The first low-income residents have started moving into Vancouver's former Olympic Village, officials announced Tuesday — nine months after the close of the 2010 Winter Games.

The subsidized units are being managed by the Co-operative Housing Federation of B.C. as part of deal it struck with the city last month.

"This is great news, to have people moving into their new homes in the Village just in time for Christmas," said Mayor Gregor Robertson in a statement released on Wednesday morning.

"Many of these people have been on waiting lists kept by BC Housing and GF Strong for many months, if not years," he said.

The city has not disclosed the exact number of units that will be rented out at subsidized rates to low-income families.
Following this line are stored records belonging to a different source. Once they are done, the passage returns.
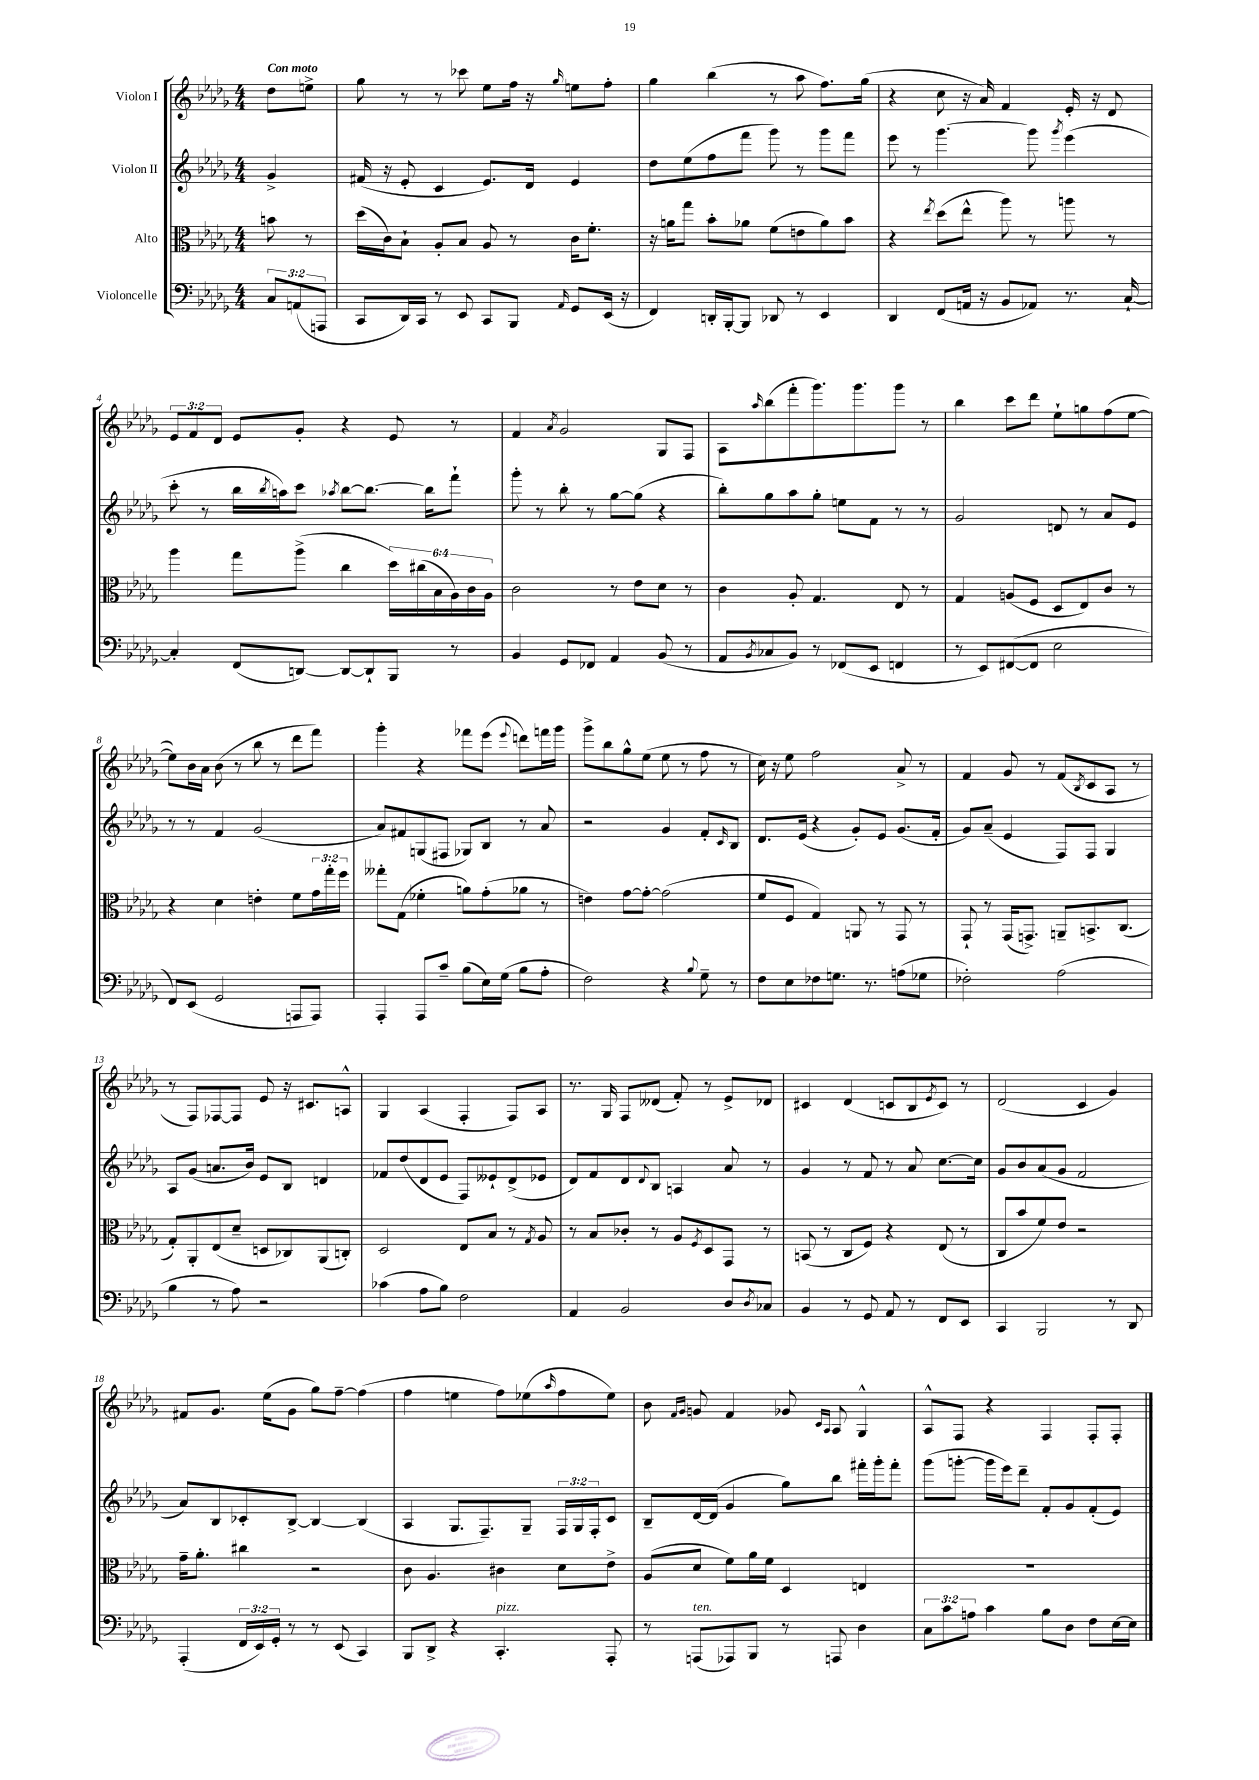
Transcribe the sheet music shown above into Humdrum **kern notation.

**kern	**kern	**kern	**kern
*staff4	*staff3	*staff2	*staff1
*clefF4	*clefC3	*clefG2	*clefG2
*k[b-e-a-d-g-]	*k[b-e-a-d-g-]	*k[b-e-a-d-g-]	*k[b-e-a-d-g-]
*M4/4	*M4/4	*M4/4	*M4/4
12C	8b	4g-^	8dd-
(12AA	.	.	.
.	8r	.	8ee^
12AAA	.	.	.
=	=	=	=
8CC	(16dd-	(16f#	8gg-
.	16c)	16r	.
16DD-)	8B-`	8e-'	8r
16CC	.	.	.
8r	8A-'	4c	8r
8EE-	8B-	.	8ccc-
8CC	8A-	8.e-)	8ee-
8BBB-	8r	.	16ff
.	.	16d-	16r
16qqAA-	.	.	16qqgg-
8GG-	16c	4e-	8ee
.	8.f'	.	.
(16EE-	.	.	8ff'
16r	.	.	.
=	=	=	=
4FF)	16r	8dd-	4gg-
.	16a	.	.
.	8gg-	(8ee-	.
16DD'	8b-'	8ff	(4bb-
[16BBB-'	.	.	.
8BBB-]	8a-	8fff	.
8DD-	(8f	8ggg-)	8r
8r	8e	8r	8aa-
4EE-	8a-)	8ggg-	8.ff)
.	8b-	8fff	.
.	.	.	(16gg-
=	=	=	=
4DD-	4r	8eee-	4r
.	.	8r	.
.	8qee-	.	.
(8FF	(8dd-	[4.ggg-	8cc
16AA	8ee-^^	.	16r
16r	.	.	16a-)
8BB-	8aa-)	.	4f
8AA-)	8r	8ggg-]	.
.	.	8qggg-	.
8.r	8aa	(4eee-	16e-'
.	.	.	16r
.	8r	.	8d-
[16C`	.	.	.
=	=	=	=
4C']	4aa-	8ccc'	12e-
.	.	.	12f
.	.	8r	.
.	.	.	12d-
(8FF	8gg-	16bb-	8e-
.	.	8qbb-	.
.	.	16aa)	.
[8DD)	(8aa-^	8ccc	8g-'
.	.	8qaa-	.
8DD_	4cc	[8bb-	4r
8DD`]	.	8.bb-_	.
8BBB-	24dd-)	.	8e-
.	(24cc#	.	.
.	.	16bb-]	.
.	24B-	.	.
8r	24A-)	8fff`	8r
.	24c	.	.
.	24A-	.	.
=	=	=	=
4BB-	2c	8ggg-'	4f
.	.	8r	.
.	.	.	8qa-
8GG-	.	8bb-'	2g-
8FF-	.	8r	.
4AA-	8r	[8gg-	.
.	8e-	(8gg-]	.
(8BB-	8d-	4r	8G-
8r	8r	.	8F
=	=	=	=
8AA-	4c	8bb-')	8A-
8qBB-	.	.	16qqaa-
8C-	.	8gg-	(8bb-
8BB-)	8A-'	8aa-	8fff'
8r	4.G-	8gg-'	8.ggg-)
(8FF-	.	8ee	.
.	.	.	8.ggg-
8EE-	.	8f	.
4FF	8E-	8r	8ggg-
.	8r	8r	8r
=	=	=	=
8r	4G-	2g-	4bb-
8EE-)	.	.	.
([8FF#	(8A	.	8ccc
8FF#]	8F	.	8ddd-
2E-	8D-	8d	8ee-`
.	8E-)	8r	8gg
.	8c	8a-	(8ff
.	8r	8e-	[8ee-
=	=	=	=
8FF)	4r	8r	8ee-])
(8EE-	.	8r	16b-
.	.	.	16a-
2GG-	4d-	4f	(8b-
.	.	.	8r
.	4e'	(2g-	8bb-
.	.	.	8r
8AAA	8f	.	8ddd-
8AAA)	24g-	.	8fff)
.	24gg-'	.	.
.	24ff	.	.
=	=	=	=
4AAA-'	8gg--'	8a-)	4ggg-'
.	(8G-	8f#	.
8AAA-	4f-'	(8G	4r
8c~	.	8F#	.
(8B-	8a)	8G-)	8fff-
16E-)	(8g-'	8B-	(8eee-
(16G-	.	.	.
.	.	.	8qqeee-
8B-	8a-	8r	8ddd)
8A-'	8r	8a-	16fff
.	.	.	16ggg-
=	=	=	=
2F)	4e)	2r	8ggg-^
.	.	.	8bb-
.	[8g-	.	8gg-^^
.	8g-'_	.	(8ee-
4r	(2g-]	4g-	8ee-
.	.	.	8r
8qqB-	.	.	.
8G-~	.	8f'	8ff
.	.	16qqc	.
8r	.	8B-	8r
=	=	=	=
8F	8f	8.d-	16cc)
.	.	.	16r
8E-	8F	.	8ee-
.	.	(16e-	.
8F-	4G-)	4r	2ff
8.G	.	.	.
.	8AA	8g-')	.
8.r	.	.	.
.	8r	8e-	.
(8A	8GG-	(8.g-	8a-^
8G-	8r	.	8r
.	.	16f'	.
=	=	=	=
2F-')	8GG-`	8g-)	4f
.	8r	(8a-~	.
.	(16GG-	4e-	8g-
.	8.GG^)	.	.
.	.	.	8r
(2A-	8AA~	8F)	(8f
.	.	.	8qB-
.	8.BB^	8F	8c
.	.	4G-	8A-
.	(8.C	.	.
.	.	.	8r
=	=	=	=
4B-	8G-')	8A-	8r
.	8AA-'	(8g-	8F)
8r	(8E-	8.a	[8F-
8A-)	8d-~	.	8F-]
.	.	16b-)	.
2r	8D	8e-	8e-
.	8C-)	8B-	16r
.	.	.	8.c#
.	(8AA-	4d	.
.	8C')	.	8A^^
=	=	=	=
(4c-	2D-	8f-	4G-
.	.	(8dd-	.
8A-	.	8d-	(4A-
8B-)	.	8e-	.
2F	8E-	8F)	4F'
.	8B-	8e--`	.
.	8r	(8d-^	8F)
.	8qG-	.	.
.	8A-	8e-	8A-
=	=	=	=
4AA-	8r	8d-)	8.r
.	8B-	8f	.
.	.	.	16G-
2BB-	8c-'	8d-	8F
.	.	8qqd-	.
.	8r	8B-	(8d--
.	8A-	4A	8f')
.	8qF	.	.
.	8D-	.	8r
8D-	8GG-	8a-	8e-^
8qD-	.	.	.
8C-	8r	8r	8d-
=	=	=	=
4BB-	(8BB	4g-	4c#
.	8r	.	.
8r	8C	8r	(4d-
8GG-	8F)	8f	.
8AA-	4r	8r	8c
8r	.	8a-	8B-
.	.	.	8qe-
8FF	(8E-	[8.cc	8c)
8EE-	8r	.	8r
.	.	16cc]	.
=	=	=	=
4CC	8C	8g-	(2d-
.	8b-	8b-	.
2BBB-	8f)	(8a-	.
.	8e-	8g-	.
.	2r	2f	4c
8r	.	.	4g-)
8DD-	.	.	.
=	=	=	=
(4AAA-'	16g-~	8a-)	8f#
.	8.a-'	.	.
.	.	8B-	8.g-
24FF	4cc#	8c-'	.
24EE-)	.	.	.
.	.	.	(16ee-
24GG-'	.	.	.
8r	.	[8B-^	8g-
8r	2r	4B-_	8gg-)
(8EE-	.	.	[8ff~
4CC)	.	(4B-]	(4ff]
=	=	=	=
8BBB-	8c	4A-	4ff
8DD-^	4.A-	.	.
4r	.	8.G-	4ee
.	.	8.F~)	.
4.CC'	4c#	.	8ff)
.	.	8G-~	(8ee-
.	.	.	16qqaa-
.	8d-	24F	8ff
.	.	24G-	.
.	.	24F'	.
8AAA-'	8e-^	8c	8ee-)
=	=	=	=
8r	(8A-	8B-~	8b-
.	.	.	16qqf
.	.	.	16qqg-
(8AAA	8d-	[16d-	8g
.	.	(16d-]	.
8AAA-)	8f)	4g-	4f
8BBB-	16a-	.	.
.	16f	.	.
8r	4D-	8gg-)	8g-
.	.	.	16qqc
.	.	.	16qqA-
8AAA	.	8bb-	8A-
4D-	4E	16fff#'	4G-^^
.	.	16ggg-'	.
.	.	8fff#'	.
=	=	=	=
12C	1r	(8ggg-	8A-^^
12c	.	.	.
.	.	[8ggg'	8F
12A	.	.	.
4c	.	16ggg]	4r
.	.	16eee-)	.
.	.	8ddd-~	.
8B-	.	8f'	4F
8D-	.	8g-	.
8F	.	(8f'	8F'
[16E-	.	8e-)	8F'
16E-]	.	.	.
==	==	==	==
*-	*-	*-	*-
But the statement did say "roughly half" of the 252 rental units run by the co-op would be rented at market rates to police, firefighters, nurses and other essential services workers.

The amount of subsidized housing at the former Olympic Village was cut in half in April in order to cover cost overruns and poor sales of about 850 other high-end units in the rest of the $1-billion development.

The city is expected to launch a marketing plan in the new year in order to sell off more than 400 units remaining in the development. It was forced to take over financing of the high-end condo project in downtown Vancouver in 2008 after the original hedge-fund investors bailed out of the deal.